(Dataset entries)
*** Block opens ***

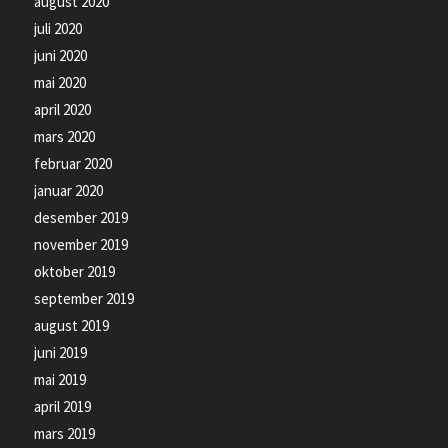
august 2020
juli 2020
juni 2020
mai 2020
april 2020
mars 2020
februar 2020
januar 2020
desember 2019
november 2019
oktober 2019
september 2019
august 2019
juni 2019
mai 2019
april 2019
mars 2019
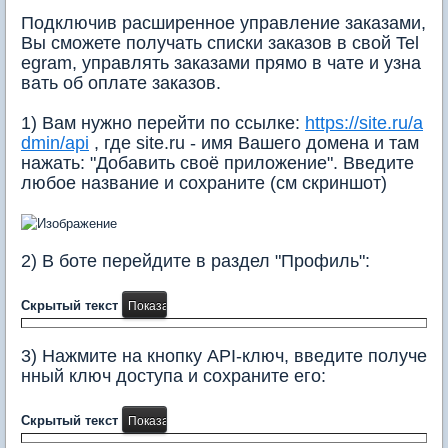
Подключив расширенное управление заказами,
Вы сможете получать списки заказов в свой Tel
egram, управлять заказами прямо в чате и узна
вать об оплате заказов.
1) Вам нужно перейти по ссылке:
https://site.ru/a
dmin/api
, где site.ru - имя Вашего домена и там
нажать: "Добавить своё приложение". Введите
любое название и сохраните (см скриншот)
2) В боте перейдите в раздел "Профиль":
Скрытый текст
3) Нажмите на кнопку API-ключ, введите получе
нный ключ доступа и сохраните его:
Скрытый текст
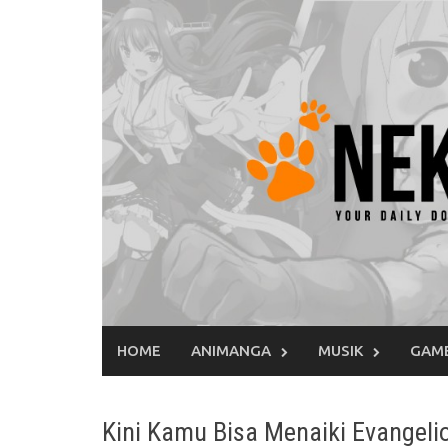
Skip
to
content
HOME
ANIMANGA
MUSIK
GAM
Kini Kamu Bisa Menaiki Evangel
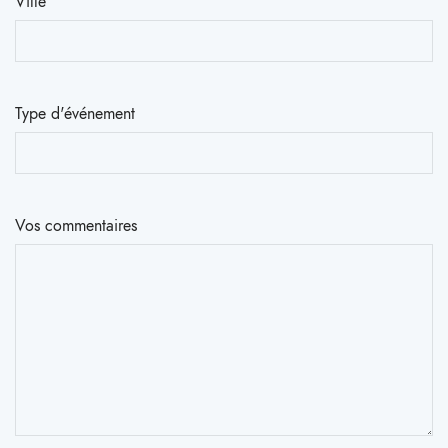
Ville
Type d'événement
Vos commentaires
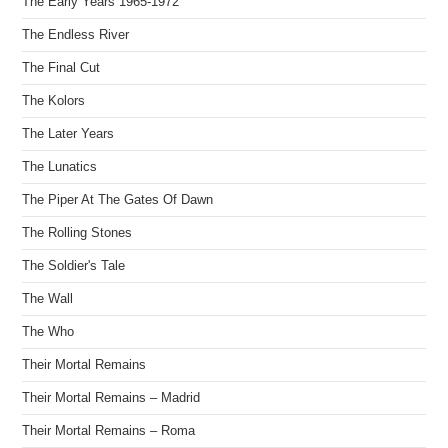
The Early Years 1965-1972
The Endless River
The Final Cut
The Kolors
The Later Years
The Lunatics
The Piper At The Gates Of Dawn
The Rolling Stones
The Soldier's Tale
The Wall
The Who
Their Mortal Remains
Their Mortal Remains – Madrid
Their Mortal Remains – Roma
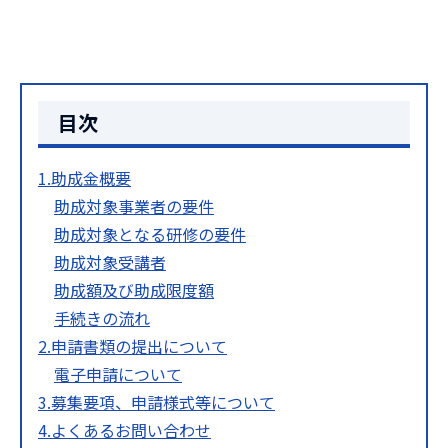
目次
1.助成金概要
助成対象事業者の要件
助成対象となる研修の要件
助成対象受講者
助成額及び助成限度額
手続きの流れ
2.申請書類の提出について
電子申請について
3.募集要項、申請様式等について
4.よくあるお問い合わせ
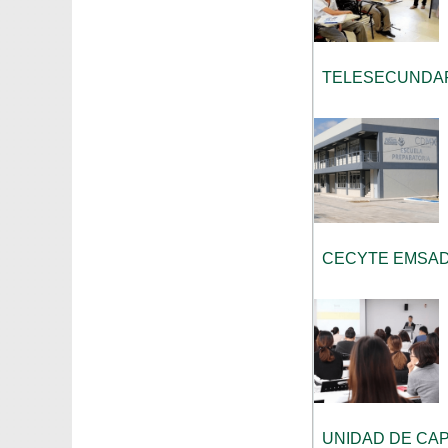
TELESECUNDA
CECYTE EMSAD
UNIDAD DE CA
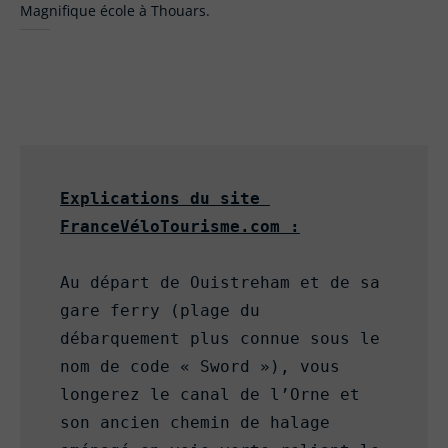
Magnifique école à Thouars.
Explications du site 
FranceVéloTourisme.com :
Au départ de Ouistreham et de sa 
gare ferry (plage du 
débarquement plus connue sous le 
nom de code « Sword »), vous 
longerez le canal de l’Orne et 
son ancien chemin de halage 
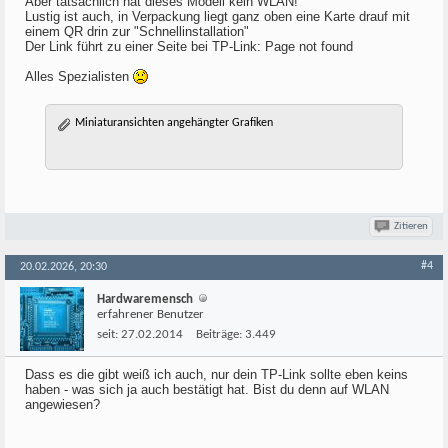
Aber tatsächlich hat dieses Modell kein WLAN!
Lustig ist auch, in Verpackung liegt ganz oben eine Karte drauf mit
einem QR drin zur "Schnellinstallation"
Der Link führt zu einer Seite bei TP-Link: Page not found
Alles Spezialisten
Miniaturansichten angehängter Grafiken
Zitieren
#4
20.02.2026, 20:30
Hardwaremensch
erfahrener Benutzer
seit:
27.02.2014
Beiträge:
3.449
Dass es die gibt weiß ich auch, nur dein TP-Link sollte eben keins
haben - was sich ja auch bestätigt hat. Bist du denn auf WLAN
angewiesen?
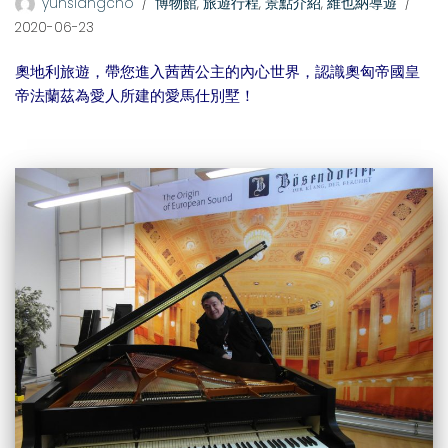
yuhsiangcho
博物館
,
旅遊行程
,
景點介紹
,
維也納導遊
2020-06-23
奧地利旅遊，帶您進入茜茜公主的內心世界，認識奧匈帝國皇
帝法蘭茲為愛人所建的愛馬仕別墅！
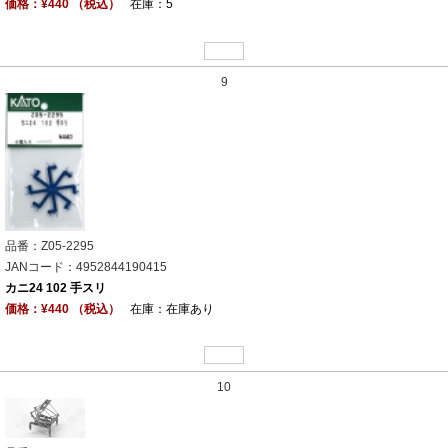
価格：¥440 （税込）
在庫：5
9
品番：Z05-2295
JANコード：4952844190415
カニ24 102 手スリ
価格：¥440 （税込）
在庫：在庫あり
10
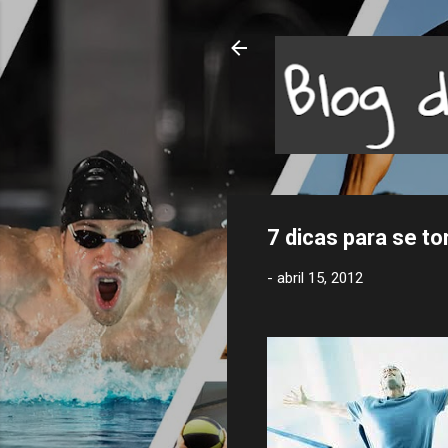
7 dicas para se t
-
abril 15, 2012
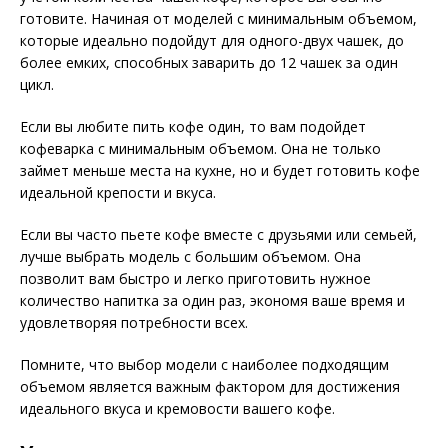
готовите. Начиная от моделей с минимальным объемом,
которые идеально подойдут для одного-двух чашек, до
более емких, способных заварить до 12 чашек за один
цикл.
Если вы любите пить кофе один, то вам подойдет
кофеварка с минимальным объемом. Она не только
займет меньше места на кухне, но и будет готовить кофе
идеальной крепости и вкуса.
Если вы часто пьете кофе вместе с друзьями или семьей,
лучше выбрать модель с большим объемом. Она
позволит вам быстро и легко приготовить нужное
количество напитка за один раз, экономя ваше время и
удовлетворяя потребности всех.
Помните, что выбор модели с наиболее подходящим
объемом является важным фактором для достижения
идеального вкуса и кремовости вашего кофе.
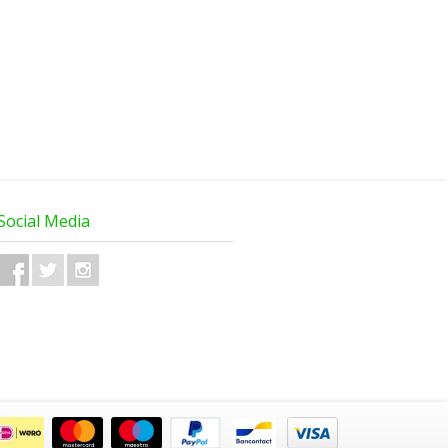
Social Media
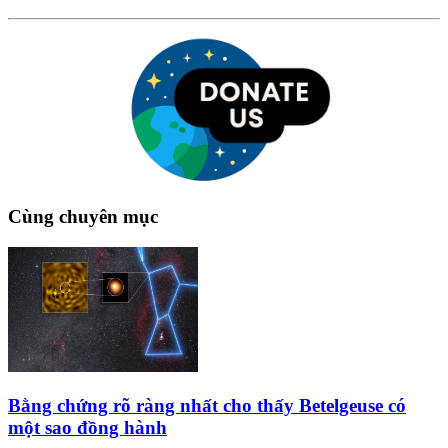
Cùng chuyên mục
Bằng chứng rõ ràng nhất cho thấy Betelgeuse có
một sao đồng hành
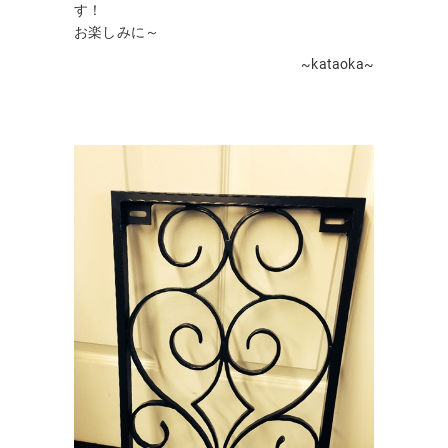
す！
お楽しみに～
~kataoka~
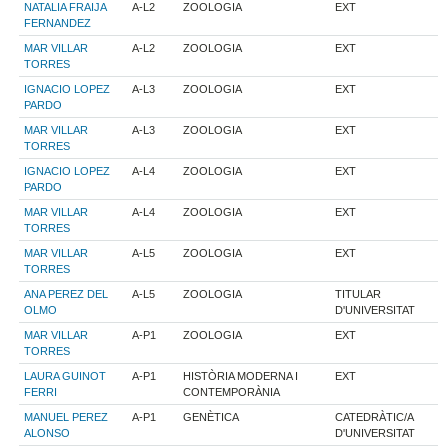
NATALIA FRAIJA
A-L2
ZOOLOGIA
EXT
FERNANDEZ
MAR VILLAR
A-L2
ZOOLOGIA
EXT
TORRES
IGNACIO LOPEZ
A-L3
ZOOLOGIA
EXT
PARDO
MAR VILLAR
A-L3
ZOOLOGIA
EXT
TORRES
IGNACIO LOPEZ
A-L4
ZOOLOGIA
EXT
PARDO
MAR VILLAR
A-L4
ZOOLOGIA
EXT
TORRES
MAR VILLAR
A-L5
ZOOLOGIA
EXT
TORRES
ANA PEREZ DEL
A-L5
ZOOLOGIA
TITULAR
OLMO
D'UNIVERSITAT
MAR VILLAR
A-P1
ZOOLOGIA
EXT
TORRES
LAURA GUINOT
A-P1
HISTÒRIA MODERNA I
EXT
FERRI
CONTEMPORÀNIA
MANUEL PEREZ
A-P1
GENÈTICA
CATEDRÀTIC/A
ALONSO
D'UNIVERSITAT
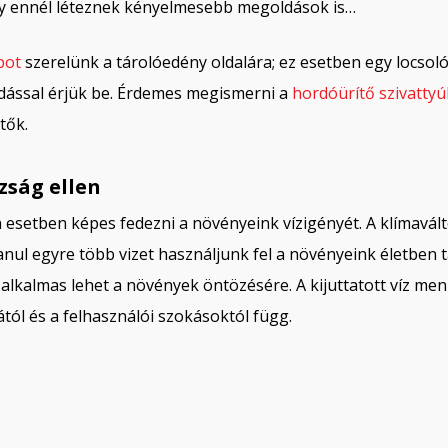
gy ennél léteznek kényelmesebb megoldások is…
pot
szerelünk a tárolóedény oldalára; ez esetben egy locso
dással érjük be. Érdemes megismerni a
hordóürítő szivattyú
tők.
zság ellen
esetben képes fedezni a növényeink vízigényét. A klímavál
nul egyre több vizet használjunk fel a növényeink életben 
alkalmas lehet a növények öntözésére. A kijuttatott víz me
ától és a felhasználói szokásoktól függ.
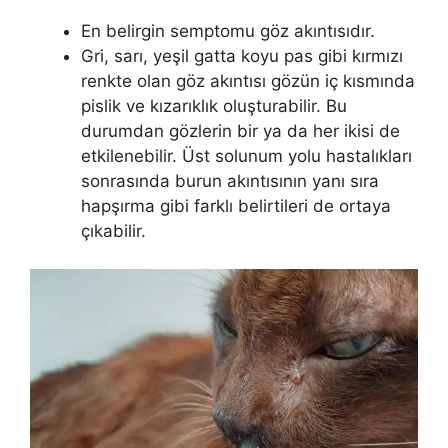
En belirgin semptomu göz akıntısıdır.
Gri, sarı, yeşil gatta koyu pas gibi kırmızı
renkte olan göz akıntısı gözün iç kısmında
pislik ve kızarıklık oluşturabilir. Bu
durumdan gözlerin bir ya da her ikisi de
etkilenebilir. Üst solunum yolu hastalıkları
sonrasında burun akıntısının yanı sıra
hapşırma gibi farklı belirtileri de ortaya
çıkabilir.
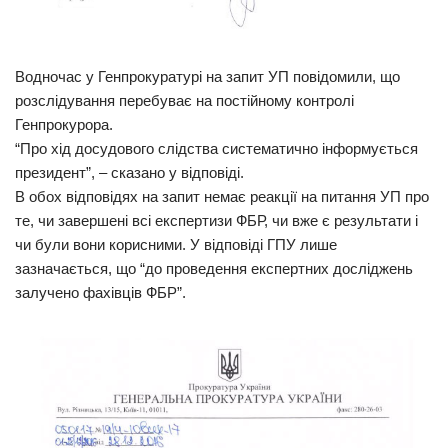
Водночас у Генпрокуратурі на запит УП повідомили, що
розслідування перебуває на постійному контролі
Генпрокурора.
“Про хід досудового слідства систематично інформується
президент”, – сказано у відповіді.
В обох відповідях на запит немає реакції на питання УП про
те, чи завершені всі експертизи ФБР, чи вже є результати і
чи були вони корисними. У відповіді ГПУ лише
зазначається, що “до проведення експертних досліджень
залучено фахівців ФБР”.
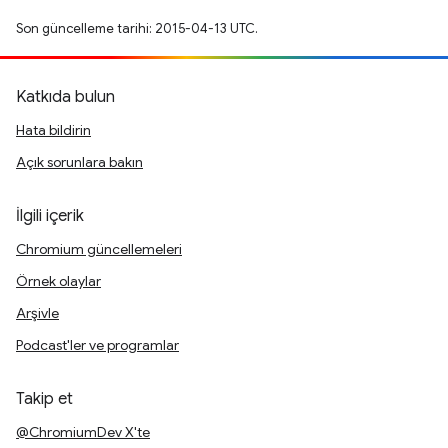
Son güncelleme tarihi: 2015-04-13 UTC.
Katkıda bulun
Hata bildirin
Açık sorunlara bakın
İlgili içerik
Chromium güncellemeleri
Örnek olaylar
Arşivle
Podcast'ler ve programlar
Takip et
@ChromiumDev X'te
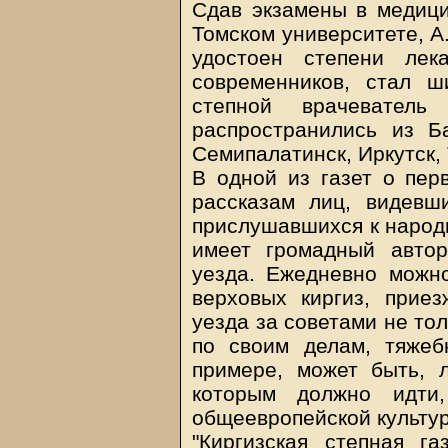
Сдав экзамены в медици
Томском университете, А
удостоен степени лек
современников, стал ш
степной врачевател
распространились из Б
Семипалатинск, Иркутск, 
В одной из газет о перв
рассказам лиц, видевш
прислушавшихся к народн
имеет громадный автор
уезда. Ежедневно можно
верховых киргиз, прие
уезда за советами не то
по своим делам, тяже
примере, может быть, 
которым должно идти
общеевропейской культур
"Киргизская степная га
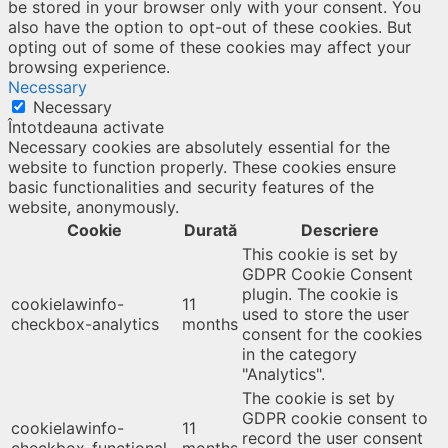
be stored in your browser only with your consent. You
also have the option to opt-out of these cookies. But
opting out of some of these cookies may affect your
browsing experience.
Necessary
Necessary
Întotdeauna activate
Necessary cookies are absolutely essential for the
website to function properly. These cookies ensure
basic functionalities and security features of the
website, anonymously.
Cookie
Durată
Descriere
This cookie is set by
GDPR Cookie Consent
plugin. The cookie is
cookielawinfo-
11
used to store the user
checkbox-analytics
months
consent for the cookies
in the category
"Analytics".
The cookie is set by
GDPR cookie consent to
cookielawinfo-
11
record the user consent
checkbox-functional
months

*** Block closes ***

*Your instructions:* Please copy the text word for word, starting at the beginning of the records and ending at the line that contains "UNIDAD DE CA", both included. Leave the pictures out of your answer.

*Task answer:*
august 2020
juli 2020
juni 2020
mai 2020
april 2020
mars 2020
februar 2020
januar 2020
desember 2019
november 2019
oktober 2019
september 2019
august 2019
juni 2019
mai 2019
april 2019
mars 2019
Подключив расширенное управление заказами,
Вы сможете получать списки заказов в свой Tel
egram, управлять заказами прямо в чате и узна
вать об оплате заказов.
1) Вам нужно перейти по ссылке:
https://site.ru/a
dmin/api
, где site.ru - имя Вашего домена и там
нажать: "Добавить своё приложение". Введите
любое название и сохраните (см скриншот)
2) В боте перейдите в раздел "Профиль":
Скрытый текст
3) Нажмите на кнопку API-ключ, введите получе
нный ключ доступа и сохраните его:
Скрытый текст
Skip
to
content
HOME
ANIMANGA
MUSIK
GAM
Kini Kamu Bisa Menaiki Evangel
Ville
Type d'événement
Vos commentaires
The Early Years 1965-1972
The Endless River
The Final Cut
The Kolors
The Later Years
The Lunatics
The Piper At The Gates Of Dawn
The Rolling Stones
The Soldier's Tale
The Wall
The Who
Their Mortal Remains
Their Mortal Remains – Madrid
Their Mortal Remains – Roma
目次
1.助成金概要
助成対象事業者の要件
助成対象となる研修の要件
助成対象受講者
助成額及び助成限度額
手続きの流れ
2.申請書類の提出について
電子申請について
3.募集要項、申請様式等について
4.よくあるお問い合わせ
TELESECUNDA
CECYTE EMSAD
UNIDAD DE CA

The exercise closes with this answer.